- _INSTRUCTIONS TO FOLLOW_: Down to the last line, restate the records word for word, but not the pictures.

- _PROVIDED RECORDS_:
══════

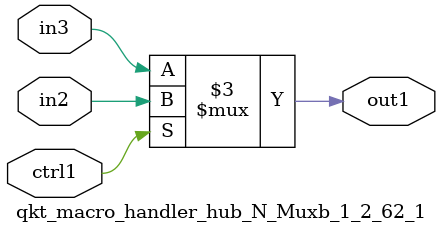
<source format=v>

`timescale 1ps / 1ps


module qkt_macro_handler_hub_N_Muxb_1_2_62_1( in3, in2, ctrl1, out1 );

    input in3;
    input in2;
    input ctrl1;
    output out1;
    reg out1;

    
    // rtl_process:qkt_macro_handler_hub_N_Muxb_1_2_62_1/qkt_macro_handler_hub_N_Muxb_1_2_62_1_thread_1
    always @*
      begin : qkt_macro_handler_hub_N_Muxb_1_2_62_1_thread_1
        case (ctrl1) 
          1'b1: 
            begin
              out1 = in2;
            end
          default: 
            begin
              out1 = in3;
            end
        endcase
      end

endmodule



</source>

══════

- _OUTPUT OF THE TASK_:
<source format=v>

`timescale 1ps / 1ps


module qkt_macro_handler_hub_N_Muxb_1_2_62_1( in3, in2, ctrl1, out1 );

    input in3;
    input in2;
    input ctrl1;
    output out1;
    reg out1;

    
    // rtl_process:qkt_macro_handler_hub_N_Muxb_1_2_62_1/qkt_macro_handler_hub_N_Muxb_1_2_62_1_thread_1
    always @*
      begin : qkt_macro_handler_hub_N_Muxb_1_2_62_1_thread_1
        case (ctrl1) 
          1'b1: 
            begin
              out1 = in2;
            end
          default: 
            begin
              out1 = in3;
            end
        endcase
      end

endmodule



</source>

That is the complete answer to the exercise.